Uranio: Scanu, Trenta nega quanto detto in audizione
Le affermazioni del professore Trenta sull'uranio sono depositate in una sua perizia giurata presso la Corte dei Conti dell'Abruzzo e nella sua audizione in Commissione il 23 marzo 2016 gli "fu chiesto due volte se confermava quel testo e non ne negò la paternità. Non si riesce a capire per quale motivo ora il professore voglia negare 'la responsabilità di tali proiettili nel generare le nanopolveri che sono la vera causa di molte forme tumorali'". Così il presidente della Commissione Uranio, Gian Piero Scanu replica alle parole dello studioso. A pagina 16 della perizia firmata da Trenta, ricorda Scanu, è affermato: "è necessario demolire una volta per tutte l'ipotesi che l'uranio depleto, in quanto tale, possa essere la causa di induzione di tumori nei militari che hanno soggiornato in luoghi bellici ove lo stesso è stato utilizzato. Se si continuasse a perseguire tale ipotesi, considerando le caratteristiche fisiche dell'uranio depleto, si sarebbe portati a negarne la responsabilità. Invece, deve essere ricordata la responsabilità di tali proiettili nel generare le nanopolveri, che sono, in effetti, la vera causa dell'induzione di molte forme tumorali. In conclusione, si può affermare, mutuando dalla criminologia, che l'uranio depleto è il mandante e le nano-polveri l'esecutore". Negando la responsabilità dei proiettili all'uranio impoverito di generare le nanopolveri causa di forme tumorali, sottolinea il presidente della Commissione, il professore nega "quanto sostenuto non in una libera audizione o in una nota stampa, ma in un documento giurato depositato agli atti di un procedimento giudiziario”.
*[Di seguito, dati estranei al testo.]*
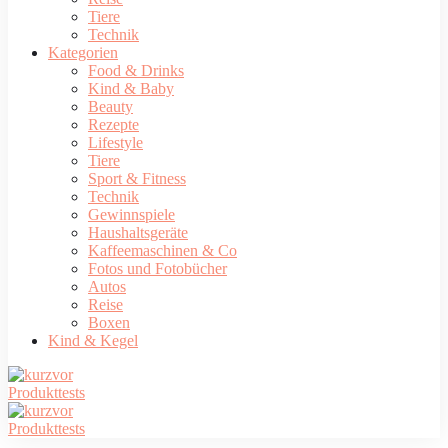
Tiere
Technik
Kategorien
Food & Drinks
Kind & Baby
Beauty
Rezepte
Lifestyle
Tiere
Sport & Fitness
Technik
Gewinnspiele
Haushaltsgeräte
Kaffeemaschinen & Co
Fotos und Fotobücher
Autos
Reise
Boxen
Kind & Kegel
S.M.Difesa, inaccettabili accuse Commissione
"Anche alla luce delle dichiarazioni rilasciate dal professor Trenta le forze armate respingono con fermezza le inaccettabili accuse" mosse dalla Commissione uranio, ribadendo "la più completa disponibilità alla collaborazione, come peraltro dimostrato anche in sede di tavolo tecnico negoziale con la Commissione e sottolineano l'assoluta trasparenza di tutte le loro attività". Lo dice lo Stato Maggiore della Difesa.

Stato Maggiore Difesa, tuteliamo salute militari
"Le Forze Armate tutelano la salute del proprio personale adottando tutte le cautele e controlli sanitari periodici. Questa attenzione è dedicata non solo al personale ma pure all'ambiente in cui esso opera tanto in Italia quanto all'estero. I vertici militari sentono come prima responsabilità e dovere quello di preservare e difendere la salute del proprio personale in ogni circostanza". Lo dice lo Stato Maggiore della Difesa, replicando alla relazione della Commissione d'inchiesta sull'uranio impoverito. Lo Stato Maggiore ribadisce che le "Forze armate italiane mai hanno acquistato o impiegato munizionamento contenente uranio impoverito" e ciò è stato confermato "anche dalle commissioni tecnico-scientifiche ingaggiate dalle 4 Commissioni parlamentari che dal 2005 ad oggi hanno indagato su tale aspetto. Centinaia di ispezioni in siti militari, aree addestrative, poligoni con decine e decine di analisi di suoli e acque hanno concordemente escluso presenza di uranio impoverito da munizionamento e spiace che tale dato oggettivo e inoppugnabile sia stato omesso nelle dichiarazioni pubbliche della Commissione”.